Un contexte qui favorise les actes anti-musulmans
Cependant, ce bilan positif est assombri par l'augmentation très significative, cette année encore, des actes racistes à l'encontre de la communauté musulmane. Les contenus pendant le confinement strict imposé entre mars et mai 2020, ont augmenté de 40 % au dernier trimestre de l'année et ont augmenté de 52 % sur l'ensemble de l'année dernière. Au total, ces actes islamophobes - principalement des menaces, précise la CNCDH - représentent 16% de l'ensemble des incidents racistes signalés par le ministère de l'Intérieur, contre 8% en 2019.
Pour les enquêteurs de la Commission, ce phénomène peut être analysé « dans un contexte qui favorise […] la stigmatisation des musulmans : forte dénonciation du « séparatisme » depuis septembre et séquelles du meurtre de Samuel Paty depuis octobre. « La plus grande attention doit être portée à l'évolution qui sera enregistrée en 2021 », conclut le rapport sur ce point.
Un racisme anti-asiatique exacerbé
Autre particularité de cette année 2020 liée à la pandémie, le racisme anti-asiatique s'est aggravé dans la société française. Sans pouvoir les quantifier, le Service central de renseignement territorial (SCRT) signale "l'existence d'une composante anti-asiatique particulière au début de la propagation du Covid-19 en France", liée à l'origine géographique de l'épidémie.

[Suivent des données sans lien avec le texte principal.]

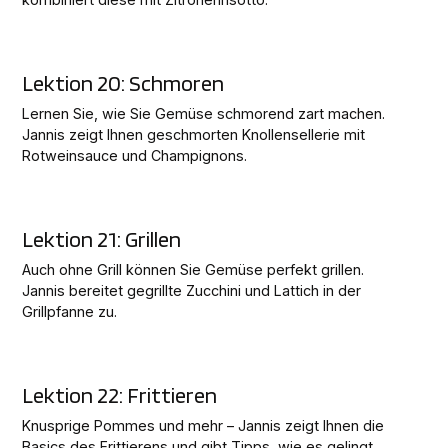
Lektion 20: Schmoren
Lernen Sie, wie Sie Gemüse schmorend zart machen.
Jannis zeigt Ihnen geschmorten Knollensellerie mit
Rotweinsauce und Champignons.
Lektion 21: Grillen
Auch ohne Grill können Sie Gemüse perfekt grillen.
Jannis bereitet gegrillte Zucchini und Lattich in der
Grillpfanne zu.
Lektion 22: Frittieren
Knusprige Pommes und mehr – Jannis zeigt Ihnen die
Basics des Frittierens und gibt Tipps, wie es gelingt.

Pour documenter ce phénomène, la CNCDH s'est appuyée sur l'enquête menée par le chercheur Simeng Wang auprès des personnes d'origine chinoise et de leurs enfants vivant en France. Dans le cadre de son projet de recherche, la sociologue du CNRS montre que « 30 % des personnes interrogées […] déclarent avoir subi des actes de racisme (toute forme confondue) depuis janvier 2020, principalement dans les espaces publics et les transports. ».

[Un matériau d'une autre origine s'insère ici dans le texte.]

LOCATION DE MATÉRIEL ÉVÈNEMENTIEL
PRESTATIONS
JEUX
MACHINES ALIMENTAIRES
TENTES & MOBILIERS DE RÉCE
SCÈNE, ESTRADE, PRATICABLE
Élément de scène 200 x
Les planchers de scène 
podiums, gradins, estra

Enfin, près de la moitié déclarent avoir été « accusés de polluer autrui », et subissent parfois des injures et des privations de droits (notamment l'accès aux commerces et lieux de divertissement), et plus de 60 % des répondants déclarent « avoir l'impression que des comportements les discriminations à l'encontre des personnes d'origine asiatique se sont nettement accrues » depuis mars 2020.
Consciente de la difficulté de disposer de chiffres pour mesurer l'ampleur de ce phénomène, la CNCDH a recommandé au Gouvernement d'élargir les moyens d'enquête pour mieux prendre en compte cette forme de racisme.